METHODS: 8-week-old db/db mice (6 h fasting plasma glucose>16.7 mmol/L) were allocated randomly into Control group (non-intervention group, n=8), EGCG A group (50 mg·kg(-1)·d(-1,)n=8), EGCG B group (100 mg·kg(-1)·d(-1,)n=8). Before the study and after the intervention (in the 4(th)and 8(th)week), the body weight, the level of fasting plasma glucose, oral glucose tolerance test (OGTT) were measured and 24 h urine samples were collected. 24 h proteinuria wasmeasured by routine chemical method. The levels of angiotensin Ⅱ(AngⅡ), fasting plasma insulin and urinary 8-OHdG were measured with enzyme-linked immunosorbent assay (ELISA). The protein expression levels of angiotensin Ⅱ type 1 receptor (AT-1R), nicotinamide adenine dinucleotide phosphate (NADPH) oxidase subunit P22-phox, NADPH oxidase subunit P47-phox, phospho-extracellular regulated protein kinases (p-Erk1/2), phospho-P38 mitogen-activated protein kinase (p-P38MAPK), phospho -phosphatidylinositol 3-hydroxy kinase (p-PI3K) and phospho-protein kinase B (p-AKT) were determined by Western blot. The renal pathological changes were examined by the method of PAS (periodic acid-Schiff stain).
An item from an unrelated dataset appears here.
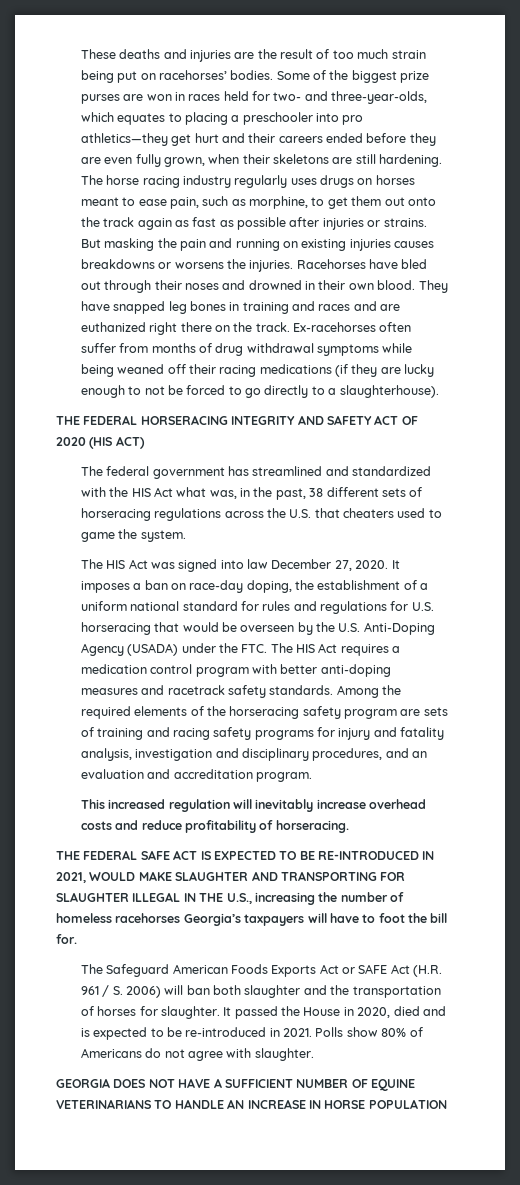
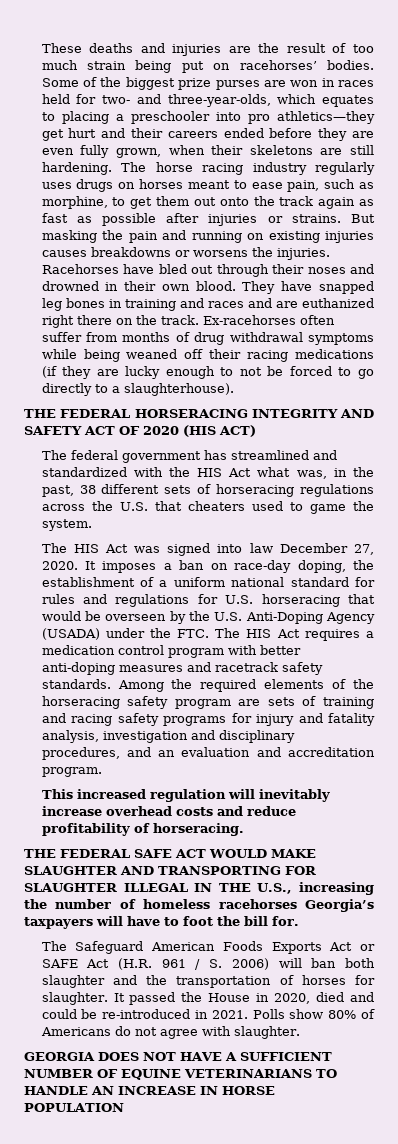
[200,851,435,860] [56,872,86,883] IS EXPECTED TO BE RE-INTRODUCED IN 2021, -> (206, 853) none
[80,1027,164,1040] is expected to -> [41,1009,77,1019] could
RESULTS: After 8 weeks of treatment with EGCG, the level of fasting plasma glucose decreased[(14.4±1.0) mmol/L, (14.2±0.7) mmol/L vs. (17.2±0.8) mmol/L]; the level of fasting plasma insulin increased[(13.2±1.2)mU/L, (13.4±1.3) mU/L vs. (9.9±1.0) mU/L]; the area under the curve (AUC) of OGTT decreased[(49.3±1.8) mmol·L(-1)·h(-1,)(44.8±0.7) mmol·L(-1)·h(-1)vs. (60.0±0.8) mmol·L(-1)·h(-1)]; the level of 24 h proteinuria[(8.8±1.0) mg, (8.6±1.1) mg vs. (11.7±1.3) mg]and urinary 8-OHdG[(90±5) ng/d, (78±5) ng/d vs. (118±10) ng/d]decreased; the level of serum Ang-Ⅱ[(498±23) ng/L, (511±19) ng/L vs. (688±17) ng/L]and renal cortex AngⅡ[(367±5) ng/L, (384±10) ng/L vs. (406±7) ng/L]decreased; the expression levels of AT-1R, P22-phox, P47-phox, p-Erk1/2, p-P38MAPK downregulated obviously and the expression levels of p-PI3K, p-AKT increased significantly (P<0.05), and renal pathology improved as compared with the control group. After 8 weeks of treatment with EGCG, the level of urinary 8-OHdG decreased (P=0.007) and the AUC of OGTT also decreased (P=0.01) in EGCG B group when compared with the EGCG A group.

CONCLUSION: EGCG protects the kidney in diabetic db/db mice via anti-oxidative stress pathway, as well as inhibiting Erk1/2-P38MAPK pathway and improving PI3K-AKT signaling transduction pathway.